►

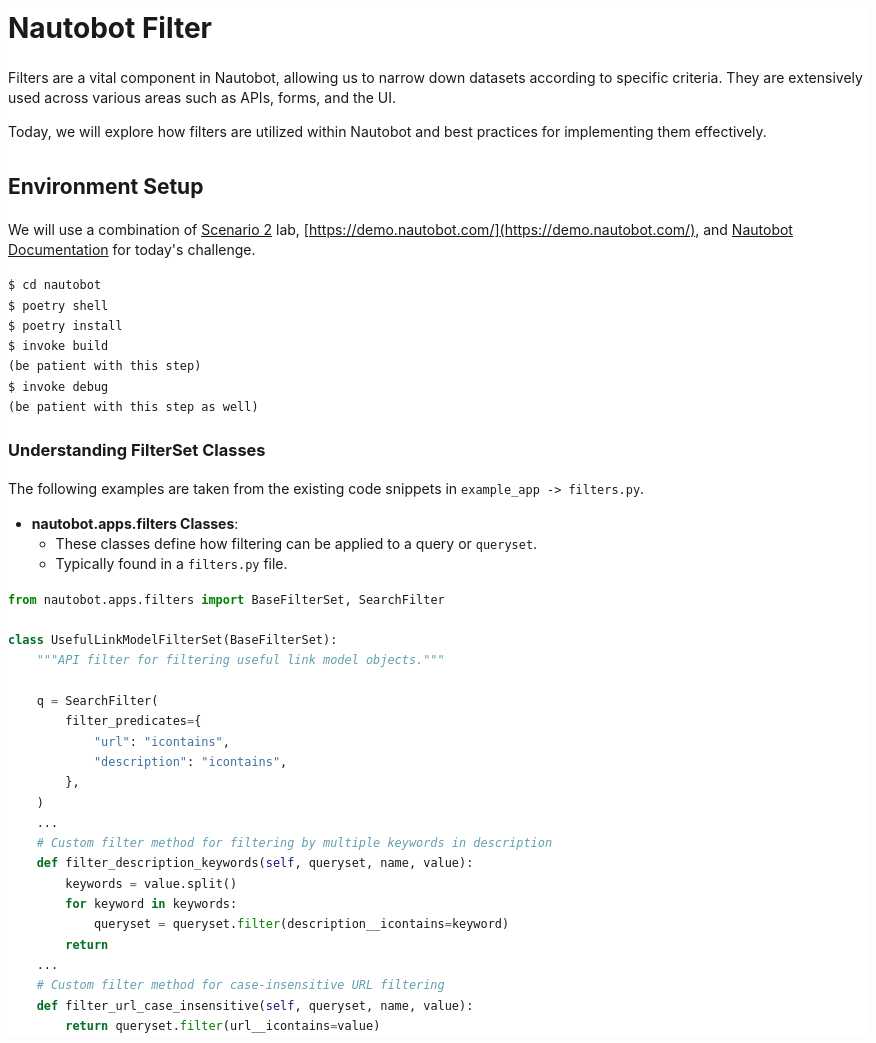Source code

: # Nautobot Filter

Filters are a vital component in Nautobot, allowing us to narrow down datasets according to specific criteria. They are extensively used across various areas such as APIs, forms, and the UI. 

Today, we will explore how filters are utilized within Nautobot and best practices for implementing them effectively.

## Environment Setup

We will use a combination of [Scenario 2](../Lab_Setup/scenario_2_setup/README.md) lab, [https://demo.nautobot.com/](https://demo.nautobot.com/), and [Nautobot Documentation](https://docs.nautobot.com/projects/core/en/latest/user-guide/core-data-model/overview/introduction/) for today's challenge. 

```
$ cd nautobot
$ poetry shell
$ poetry install
$ invoke build
(be patient with this step)
$ invoke debug
(be patient with this step as well)
```

### Understanding FilterSet Classes

The following examples are taken from the existing code snippets in `example_app -> filters.py`. 

- **nautobot.apps.filters Classes**:
  - These classes define how filtering can be applied to a query or `queryset`. 
  - Typically found in a `filters.py` file. 

```python
from nautobot.apps.filters import BaseFilterSet, SearchFilter

class UsefulLinkModelFilterSet(BaseFilterSet):
    """API filter for filtering useful link model objects."""

    q = SearchFilter(
        filter_predicates={
            "url": "icontains",
            "description": "icontains",
        },
    )
    ...
    # Custom filter method for filtering by multiple keywords in description
    def filter_description_keywords(self, queryset, name, value):
        keywords = value.split()
        for keyword in keywords:
            queryset = queryset.filter(description__icontains=keyword)
        return 
    ...
    # Custom filter method for case-insensitive URL filtering
    def filter_url_case_insensitive(self, queryset, name, value):
        return queryset.filter(url__icontains=value)
```
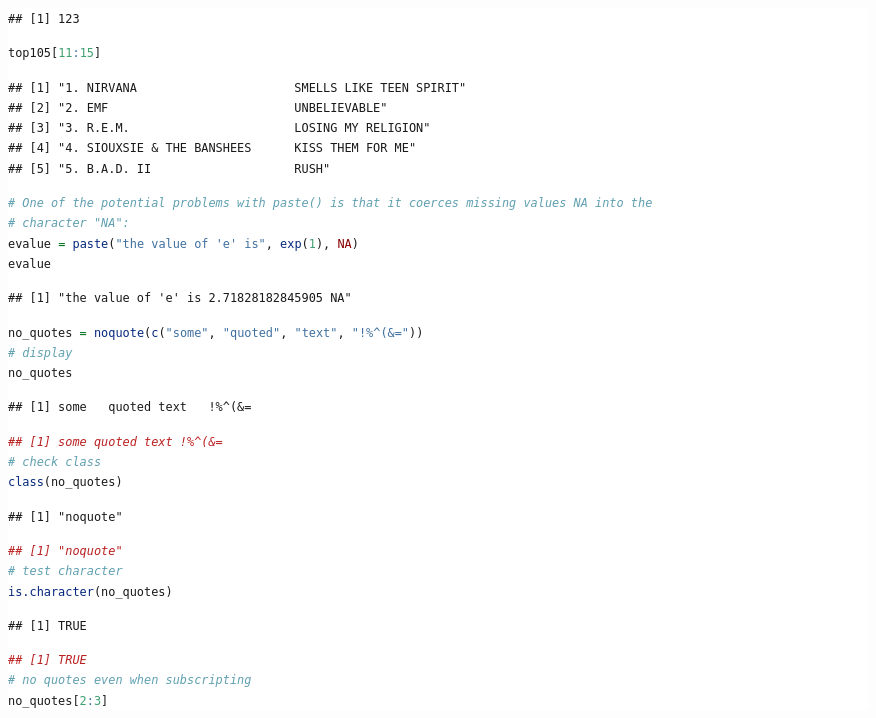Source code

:     ## [1] 123

``` r
top105[11:15]
```

    ## [1] "1. NIRVANA                      SMELLS LIKE TEEN SPIRIT"
    ## [2] "2. EMF                          UNBELIEVABLE"           
    ## [3] "3. R.E.M.                       LOSING MY RELIGION"     
    ## [4] "4. SIOUXSIE & THE BANSHEES      KISS THEM FOR ME"       
    ## [5] "5. B.A.D. II                    RUSH"

``` r
# One of the potential problems with paste() is that it coerces missing values NA into the
# character "NA":
evalue = paste("the value of 'e' is", exp(1), NA)
evalue
```

    ## [1] "the value of 'e' is 2.71828182845905 NA"

``` r
no_quotes = noquote(c("some", "quoted", "text", "!%^(&="))
# display
no_quotes
```

    ## [1] some   quoted text   !%^(&=

``` r
## [1] some quoted text !%^(&=
# check class
class(no_quotes)
```

    ## [1] "noquote"

``` r
## [1] "noquote"
# test character
is.character(no_quotes)
```

    ## [1] TRUE

``` r
## [1] TRUE
# no quotes even when subscripting
no_quotes[2:3]
```

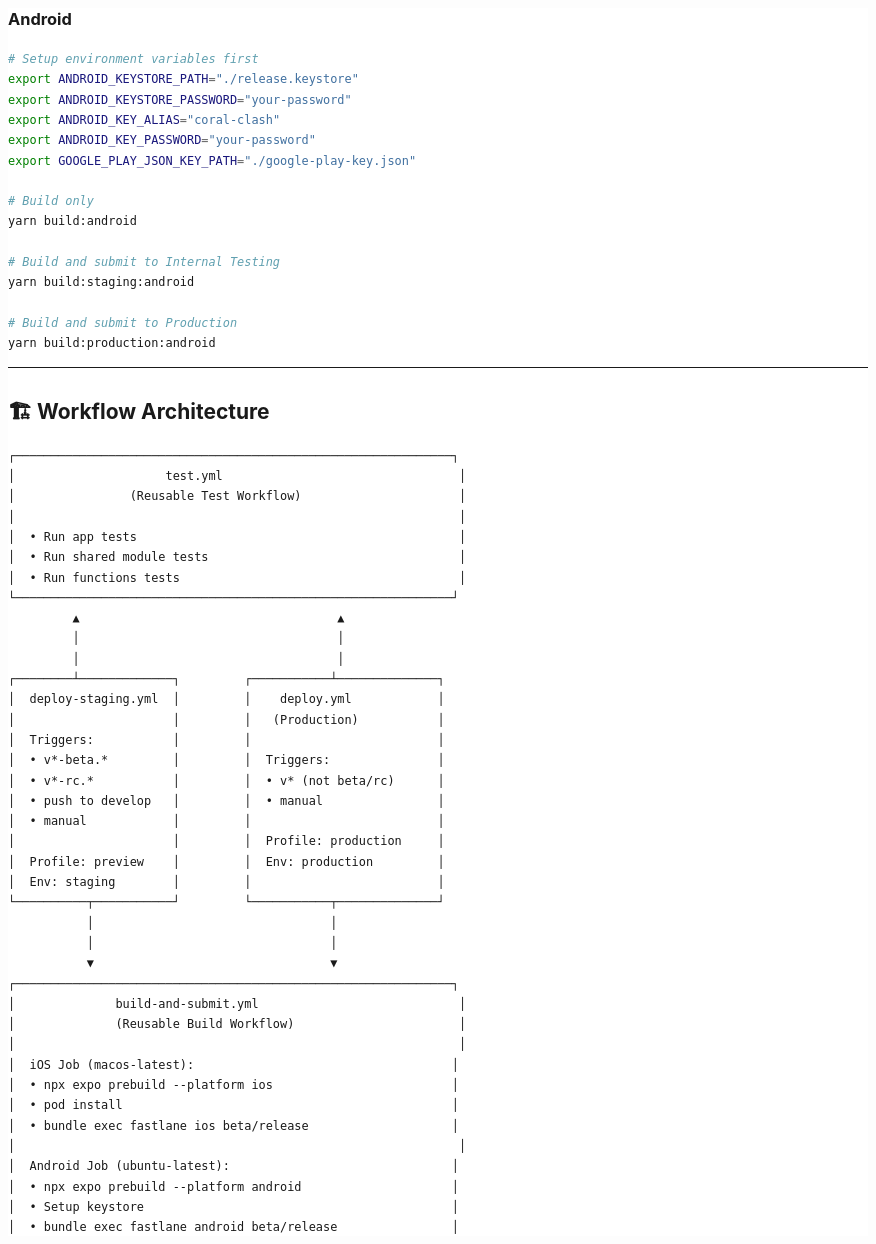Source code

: ### Android

```bash
# Setup environment variables first
export ANDROID_KEYSTORE_PATH="./release.keystore"
export ANDROID_KEYSTORE_PASSWORD="your-password"
export ANDROID_KEY_ALIAS="coral-clash"
export ANDROID_KEY_PASSWORD="your-password"
export GOOGLE_PLAY_JSON_KEY_PATH="./google-play-key.json"

# Build only
yarn build:android

# Build and submit to Internal Testing
yarn build:staging:android

# Build and submit to Production
yarn build:production:android
```

---

## 🏗️ Workflow Architecture

```
┌─────────────────────────────────────────────────────────────┐
│                     test.yml                                 │
│                (Reusable Test Workflow)                      │
│                                                              │
│  • Run app tests                                             │
│  • Run shared module tests                                   │
│  • Run functions tests                                       │
└─────────────────────────────────────────────────────────────┘
         ▲                                    ▲
         │                                    │
         │                                    │
┌────────┴─────────────┐         ┌───────────┴──────────────┐
│  deploy-staging.yml  │         │    deploy.yml            │
│                      │         │   (Production)           │
│  Triggers:           │         │                          │
│  • v*-beta.*         │         │  Triggers:               │
│  • v*-rc.*           │         │  • v* (not beta/rc)      │
│  • push to develop   │         │  • manual                │
│  • manual            │         │                          │
│                      │         │  Profile: production     │
│  Profile: preview    │         │  Env: production         │
│  Env: staging        │         │                          │
└──────────┬───────────┘         └───────────┬──────────────┘
           │                                 │
           │                                 │
           ▼                                 ▼
┌─────────────────────────────────────────────────────────────┐
│              build-and-submit.yml                            │
│              (Reusable Build Workflow)                       │
│                                                              │
│  iOS Job (macos-latest):                                    │
│  • npx expo prebuild --platform ios                         │
│  • pod install                                              │
│  • bundle exec fastlane ios beta/release                    │
│                                                              │
│  Android Job (ubuntu-latest):                               │
│  • npx expo prebuild --platform android                     │
│  • Setup keystore                                           │
│  • bundle exec fastlane android beta/release                │
```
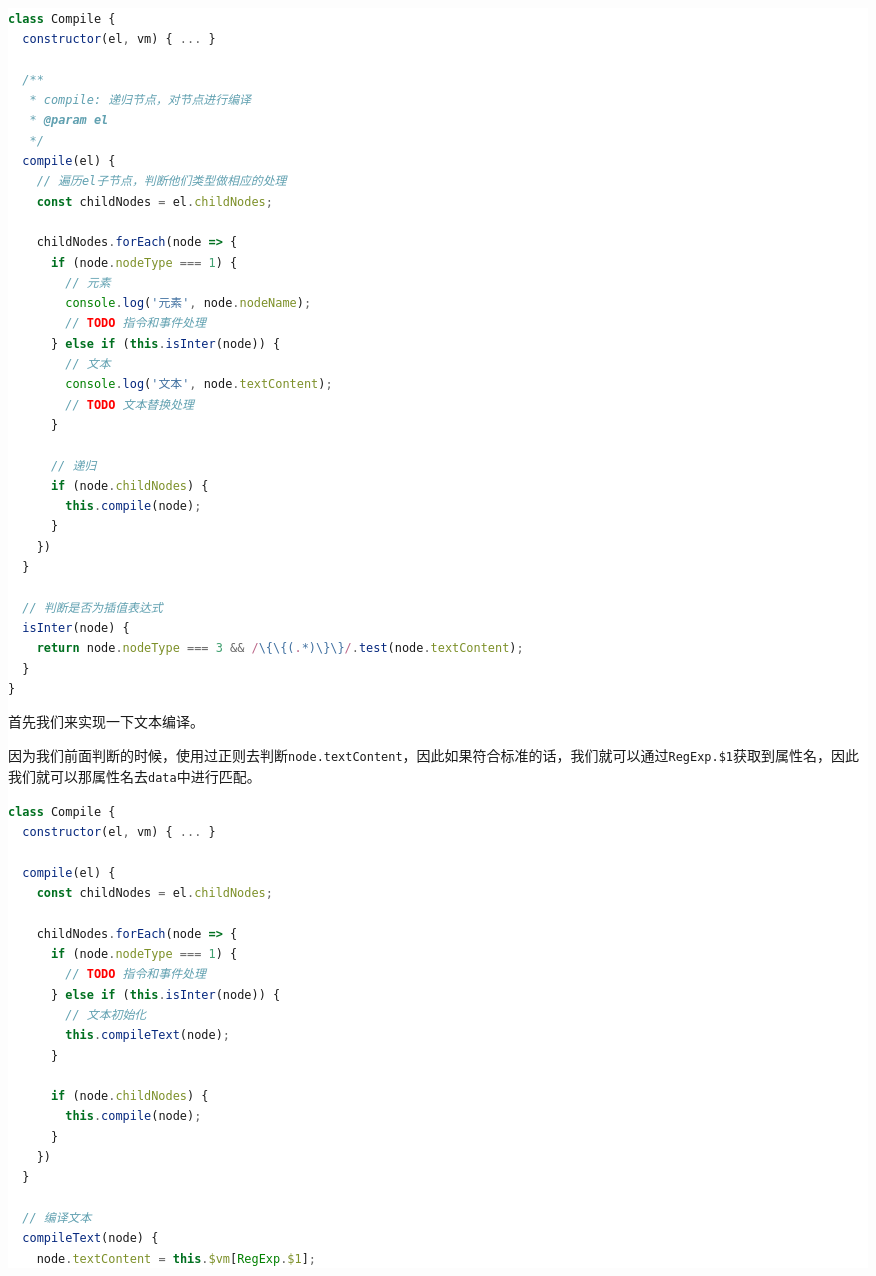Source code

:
 ```javascript
class Compile {
  constructor(el, vm) { ... }

  /**
   * compile: 递归节点，对节点进行编译
   * @param el
   */
  compile(el) {
    // 遍历el子节点，判断他们类型做相应的处理
    const childNodes = el.childNodes;

    childNodes.forEach(node => {
      if (node.nodeType === 1) {
        // 元素
        console.log('元素', node.nodeName);
        // TODO 指令和事件处理
      } else if (this.isInter(node)) {
        // 文本
        console.log('文本', node.textContent);
        // TODO 文本替换处理
      }

      // 递归
      if (node.childNodes) {
        this.compile(node);
      }
    })
  }

  // 判断是否为插值表达式
  isInter(node) {
    return node.nodeType === 3 && /\{\{(.*)\}\}/.test(node.textContent);
  }
}
```

首先我们来实现一下文本编译。

因为我们前面判断的时候，使用过正则去判断`node.textContent`，因此如果符合标准的话，我们就可以通过`RegExp.$1`获取到属性名，因此我们就可以那属性名去`data`中进行匹配。

```javascript
class Compile {
  constructor(el, vm) { ... }

  compile(el) {
    const childNodes = el.childNodes;

    childNodes.forEach(node => {
      if (node.nodeType === 1) {
        // TODO 指令和事件处理
      } else if (this.isInter(node)) {
        // 文本初始化
        this.compileText(node);
      }

      if (node.childNodes) {
        this.compile(node);
      }
    })
  }

  // 编译文本
  compileText(node) {
    node.textContent = this.$vm[RegExp.$1];
```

◄

• _Exercise details_: Among the lines above, find the one with "Filters are a" and the one with "## Environment Setup". Quote both and everything between them, exactly.

• _Output below_:
Filters are a vital component in Nautobot, allowing us to narrow down datasets according to specific criteria. They are extensively used across various areas such as APIs, forms, and the UI. 

Today, we will explore how filters are utilized within Nautobot and best practices for implementing them effectively.

## Environment Setup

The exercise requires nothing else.